白天他搬进搬出了许多家具和添置的饰品,何煦对此不置可否,只是坐在沙发前处理军部传来的入职名单。
有了阮锦绘声绘色的讲述,对于每个新人的样貌和特长,何煦不算全无了解,足够细致批注,给他们安排休假结束后的训练任务。
阮锦认真装饰房间,何煦专心工作,两人没有太多的沟通,却也能三餐聚在桌前。
四菜一汤的丰富菜色向阮锦证明了何煦的真实实力。
阮锦就着白天的改变一件件地说,何煦也安安静静听着,时不时点头给予回应,没有半点敷衍。
两人都不曾提及前一夜何煦的提议。
阮锦从装潢过程提到军部,又聊到训练,也没见何煦流露出丝毫的不耐,反而是他自己渐渐不是滋味。
啧。
有必要么?
在意那个看不清长相的人?
阮锦反问自己,很快得出答案。
有必要。
他从来没有见到何煦对任何人流露出那样的神情,仅仅是可能出现在画面中,就让他那般想念。
阮锦内心醋意翻涌,隐隐有种无论自己如何争抢都赢不过的挫败感。
他不认。
但也不想逃避。
阮锦突兀道:“我曾经见到过两个人,有一个人在帮另一个人吹头发。
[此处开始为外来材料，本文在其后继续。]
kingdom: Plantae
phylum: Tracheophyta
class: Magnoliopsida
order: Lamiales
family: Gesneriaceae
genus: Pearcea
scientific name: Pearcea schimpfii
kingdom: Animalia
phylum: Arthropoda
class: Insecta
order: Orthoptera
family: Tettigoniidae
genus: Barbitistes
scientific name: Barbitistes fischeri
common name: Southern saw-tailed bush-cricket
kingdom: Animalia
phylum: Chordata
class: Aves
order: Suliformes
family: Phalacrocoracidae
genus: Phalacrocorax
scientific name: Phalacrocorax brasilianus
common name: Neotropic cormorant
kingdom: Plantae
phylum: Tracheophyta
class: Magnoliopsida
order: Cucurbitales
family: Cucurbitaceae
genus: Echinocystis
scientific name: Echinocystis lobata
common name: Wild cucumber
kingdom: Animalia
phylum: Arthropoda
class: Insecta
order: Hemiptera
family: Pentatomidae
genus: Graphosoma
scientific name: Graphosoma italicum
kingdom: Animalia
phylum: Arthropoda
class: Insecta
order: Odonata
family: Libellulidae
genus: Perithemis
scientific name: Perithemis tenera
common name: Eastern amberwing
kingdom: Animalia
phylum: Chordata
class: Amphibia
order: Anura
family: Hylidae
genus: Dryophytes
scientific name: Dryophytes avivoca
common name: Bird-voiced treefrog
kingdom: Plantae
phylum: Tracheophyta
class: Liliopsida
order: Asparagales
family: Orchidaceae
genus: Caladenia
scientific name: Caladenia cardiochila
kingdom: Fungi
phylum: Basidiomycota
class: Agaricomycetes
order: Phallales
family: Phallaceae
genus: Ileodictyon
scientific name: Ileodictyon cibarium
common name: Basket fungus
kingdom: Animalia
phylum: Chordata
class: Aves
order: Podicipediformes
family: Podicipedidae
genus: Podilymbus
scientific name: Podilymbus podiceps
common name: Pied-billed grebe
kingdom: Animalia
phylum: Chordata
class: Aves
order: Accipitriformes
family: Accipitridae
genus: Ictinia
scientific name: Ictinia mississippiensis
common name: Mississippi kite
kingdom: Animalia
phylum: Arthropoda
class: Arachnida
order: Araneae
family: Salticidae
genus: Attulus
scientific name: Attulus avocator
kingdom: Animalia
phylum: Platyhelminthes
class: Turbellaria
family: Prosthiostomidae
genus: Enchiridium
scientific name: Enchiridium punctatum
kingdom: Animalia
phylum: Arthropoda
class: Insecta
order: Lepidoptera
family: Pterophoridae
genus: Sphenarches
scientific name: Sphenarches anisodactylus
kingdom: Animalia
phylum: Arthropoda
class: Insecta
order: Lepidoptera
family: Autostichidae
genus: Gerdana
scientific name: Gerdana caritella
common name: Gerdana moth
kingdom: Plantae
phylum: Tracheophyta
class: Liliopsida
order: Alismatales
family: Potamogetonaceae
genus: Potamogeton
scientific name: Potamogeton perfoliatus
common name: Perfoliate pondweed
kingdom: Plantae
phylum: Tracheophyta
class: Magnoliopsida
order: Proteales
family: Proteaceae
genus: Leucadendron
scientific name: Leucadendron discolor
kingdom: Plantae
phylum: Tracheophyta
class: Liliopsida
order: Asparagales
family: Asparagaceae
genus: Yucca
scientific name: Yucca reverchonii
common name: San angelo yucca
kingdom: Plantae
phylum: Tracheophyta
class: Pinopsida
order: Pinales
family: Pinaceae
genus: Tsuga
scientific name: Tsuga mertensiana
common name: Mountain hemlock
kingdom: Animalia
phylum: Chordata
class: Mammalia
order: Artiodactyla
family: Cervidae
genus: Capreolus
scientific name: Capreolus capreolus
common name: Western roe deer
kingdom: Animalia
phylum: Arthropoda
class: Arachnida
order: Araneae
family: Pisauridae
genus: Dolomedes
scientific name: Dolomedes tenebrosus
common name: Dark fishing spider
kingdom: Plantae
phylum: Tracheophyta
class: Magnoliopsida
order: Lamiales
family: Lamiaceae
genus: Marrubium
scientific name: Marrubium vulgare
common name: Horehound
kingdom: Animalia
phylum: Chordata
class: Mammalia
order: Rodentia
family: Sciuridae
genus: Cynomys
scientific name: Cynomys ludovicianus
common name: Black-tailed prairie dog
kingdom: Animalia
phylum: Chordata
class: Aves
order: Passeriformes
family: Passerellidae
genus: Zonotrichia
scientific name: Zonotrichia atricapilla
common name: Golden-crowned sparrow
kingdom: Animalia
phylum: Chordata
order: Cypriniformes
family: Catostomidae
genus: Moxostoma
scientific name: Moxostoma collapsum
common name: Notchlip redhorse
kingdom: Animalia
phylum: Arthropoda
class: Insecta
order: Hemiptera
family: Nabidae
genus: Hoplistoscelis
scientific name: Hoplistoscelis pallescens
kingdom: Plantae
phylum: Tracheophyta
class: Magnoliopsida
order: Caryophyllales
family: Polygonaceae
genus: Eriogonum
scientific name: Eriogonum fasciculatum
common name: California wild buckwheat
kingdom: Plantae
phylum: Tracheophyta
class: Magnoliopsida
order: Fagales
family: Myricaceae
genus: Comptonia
”
帮忙吹头发的人很有耐心,将发尾一缕缕拢在手心一点点吹干。
长发的主人手中拿着什么,时不时递到身后人眼前,阮锦听不见声音,却也能看出他们在交谈。
亲密而自然。
不用阮锦解释,何煦单凭描述,就在脑海里拼凑出那段模糊的过往。
阮锦:“那是你的什么人吗?”
何煦一顿,半晌后才点了点头:“很重要的家人,雅雅很像她。”
阮锦:“你妹妹?”
何煦摇了摇头。
有些回忆拼尽全力想要留住,还是渐渐褪色,何煦记不清何茜的样貌,也模糊了儿时结伴嬉闹的点滴。
但他还记得两人曾经讨论过未来。
两人都很笃定他们会定时短暂的相聚,而后将更多的时间放在过好自己的人生。